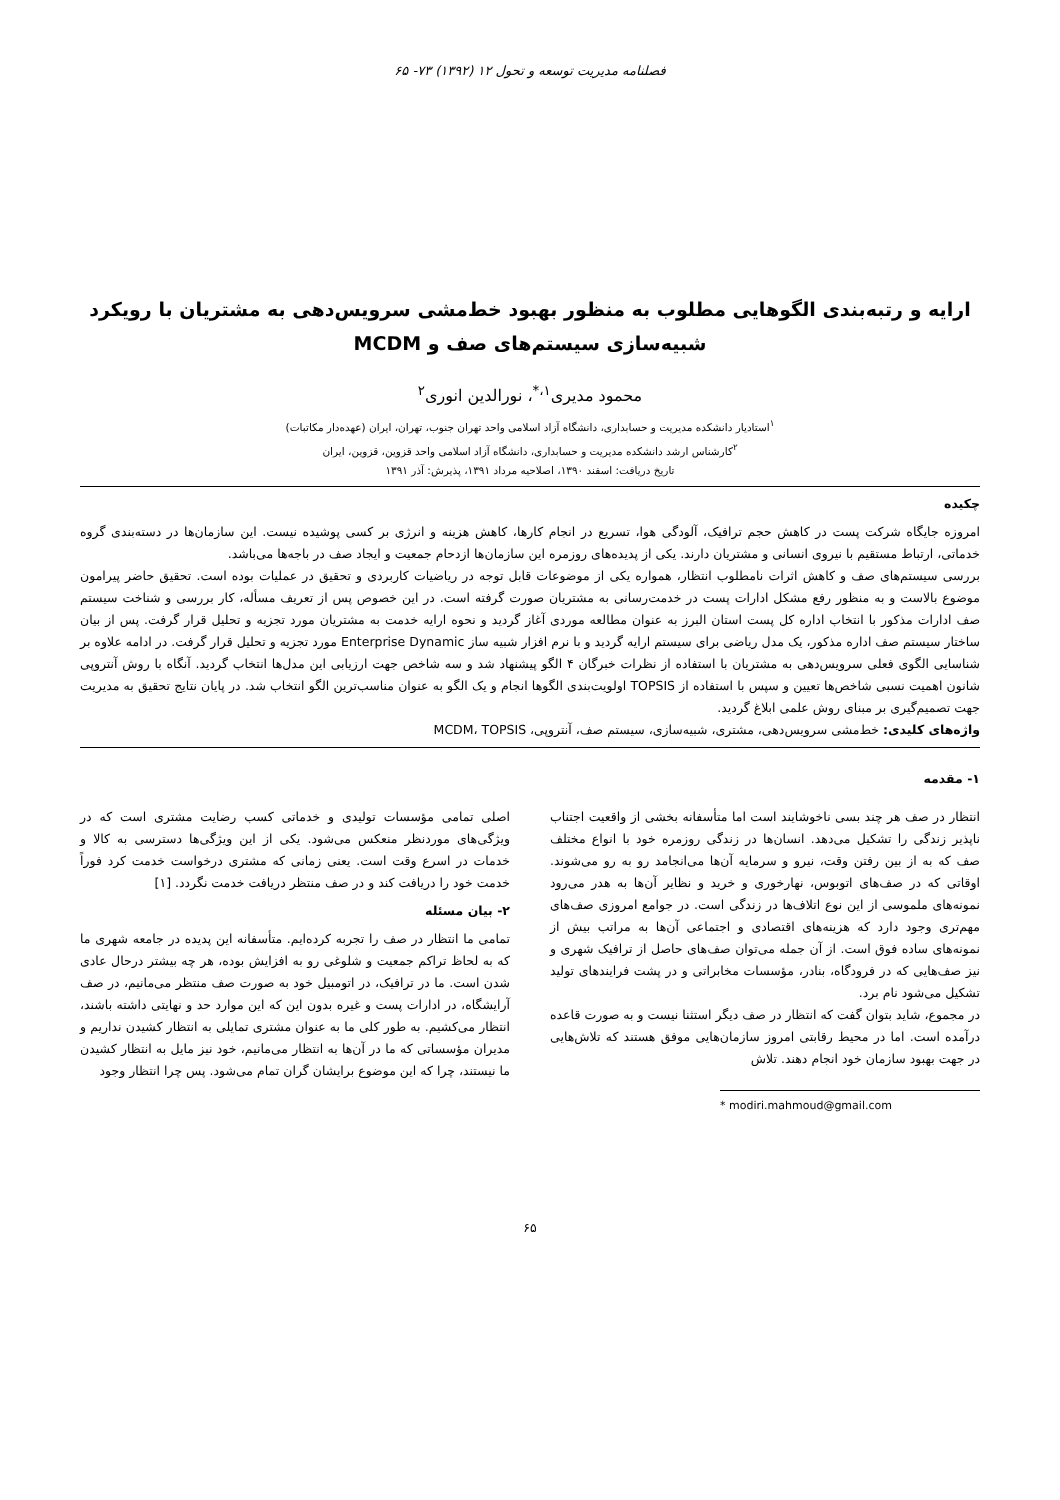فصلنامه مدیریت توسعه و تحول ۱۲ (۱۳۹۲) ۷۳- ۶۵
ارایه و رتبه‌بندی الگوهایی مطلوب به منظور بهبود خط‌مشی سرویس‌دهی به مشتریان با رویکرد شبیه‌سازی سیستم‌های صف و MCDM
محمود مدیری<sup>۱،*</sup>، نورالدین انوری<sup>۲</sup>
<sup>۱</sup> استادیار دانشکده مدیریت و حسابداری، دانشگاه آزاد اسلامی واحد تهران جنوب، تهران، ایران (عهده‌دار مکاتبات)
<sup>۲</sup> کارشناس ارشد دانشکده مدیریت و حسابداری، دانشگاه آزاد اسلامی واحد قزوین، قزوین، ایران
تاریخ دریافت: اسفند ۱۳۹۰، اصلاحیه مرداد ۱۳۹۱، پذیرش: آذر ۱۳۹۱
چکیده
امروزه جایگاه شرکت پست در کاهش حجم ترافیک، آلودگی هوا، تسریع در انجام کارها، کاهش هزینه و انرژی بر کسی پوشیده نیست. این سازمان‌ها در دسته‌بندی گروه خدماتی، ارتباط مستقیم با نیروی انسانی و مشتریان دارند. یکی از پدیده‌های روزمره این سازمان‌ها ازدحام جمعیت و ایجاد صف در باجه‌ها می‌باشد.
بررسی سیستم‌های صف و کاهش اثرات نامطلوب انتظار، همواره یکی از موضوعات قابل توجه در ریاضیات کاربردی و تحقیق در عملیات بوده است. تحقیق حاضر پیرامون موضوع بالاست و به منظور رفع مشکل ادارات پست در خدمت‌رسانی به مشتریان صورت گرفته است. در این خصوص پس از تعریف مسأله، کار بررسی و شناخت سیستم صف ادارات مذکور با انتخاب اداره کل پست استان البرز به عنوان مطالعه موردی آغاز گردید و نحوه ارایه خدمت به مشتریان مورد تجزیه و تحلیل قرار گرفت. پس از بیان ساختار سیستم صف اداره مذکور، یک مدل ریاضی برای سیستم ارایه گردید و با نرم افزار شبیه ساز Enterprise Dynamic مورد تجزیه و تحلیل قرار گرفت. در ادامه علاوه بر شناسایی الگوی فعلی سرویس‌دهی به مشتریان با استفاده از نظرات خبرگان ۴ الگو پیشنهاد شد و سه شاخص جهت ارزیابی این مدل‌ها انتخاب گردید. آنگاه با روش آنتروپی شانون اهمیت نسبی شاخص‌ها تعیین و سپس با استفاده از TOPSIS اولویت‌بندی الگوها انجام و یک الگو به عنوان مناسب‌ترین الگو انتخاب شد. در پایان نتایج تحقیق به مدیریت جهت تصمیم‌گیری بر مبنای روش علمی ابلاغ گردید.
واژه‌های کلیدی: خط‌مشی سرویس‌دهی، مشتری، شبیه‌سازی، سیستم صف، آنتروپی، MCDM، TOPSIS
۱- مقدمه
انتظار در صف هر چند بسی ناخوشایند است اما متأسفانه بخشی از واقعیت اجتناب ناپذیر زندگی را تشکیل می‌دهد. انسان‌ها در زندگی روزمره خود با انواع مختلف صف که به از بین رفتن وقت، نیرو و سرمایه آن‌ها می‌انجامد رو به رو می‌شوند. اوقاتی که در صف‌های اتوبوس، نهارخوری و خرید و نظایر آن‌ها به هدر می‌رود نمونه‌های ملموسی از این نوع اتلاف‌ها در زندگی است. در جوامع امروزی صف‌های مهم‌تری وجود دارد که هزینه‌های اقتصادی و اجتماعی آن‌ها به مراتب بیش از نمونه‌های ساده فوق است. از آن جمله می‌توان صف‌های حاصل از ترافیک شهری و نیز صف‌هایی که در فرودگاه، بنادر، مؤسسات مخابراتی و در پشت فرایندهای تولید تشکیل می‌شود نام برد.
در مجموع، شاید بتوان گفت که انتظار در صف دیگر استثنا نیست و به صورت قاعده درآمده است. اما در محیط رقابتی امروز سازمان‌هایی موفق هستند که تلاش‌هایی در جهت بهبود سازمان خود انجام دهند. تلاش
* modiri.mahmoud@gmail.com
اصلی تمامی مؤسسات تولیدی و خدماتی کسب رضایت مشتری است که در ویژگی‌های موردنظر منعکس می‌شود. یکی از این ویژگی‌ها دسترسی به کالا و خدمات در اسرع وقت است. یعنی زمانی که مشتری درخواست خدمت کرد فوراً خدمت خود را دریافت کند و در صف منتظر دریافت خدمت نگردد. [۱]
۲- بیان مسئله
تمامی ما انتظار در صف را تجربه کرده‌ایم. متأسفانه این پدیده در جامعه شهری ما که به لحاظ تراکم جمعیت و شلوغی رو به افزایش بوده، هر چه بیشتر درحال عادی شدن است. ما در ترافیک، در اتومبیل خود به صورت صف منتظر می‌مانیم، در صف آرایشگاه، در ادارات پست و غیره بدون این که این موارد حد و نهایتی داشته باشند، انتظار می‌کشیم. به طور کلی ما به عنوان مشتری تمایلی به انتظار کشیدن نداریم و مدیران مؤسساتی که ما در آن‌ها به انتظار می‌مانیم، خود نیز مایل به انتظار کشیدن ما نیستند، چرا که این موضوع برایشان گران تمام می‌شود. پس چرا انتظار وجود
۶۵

##############################

● **Work request**
Copy all lines of the material above where the string "دانشگاه" occurs.

● **Task output**
<sup>۱</sup> استادیار دانشکده مدیریت و حسابداری، دانشگاه آزاد اسلامی واحد تهران جنوب، تهران، ایران (عهده‌دار مکاتبات)
<sup>۲</sup> کارشناس ارشد دانشکده مدیریت و حسابداری، دانشگاه آزاد اسلامی واحد قزوین، قزوین، ایران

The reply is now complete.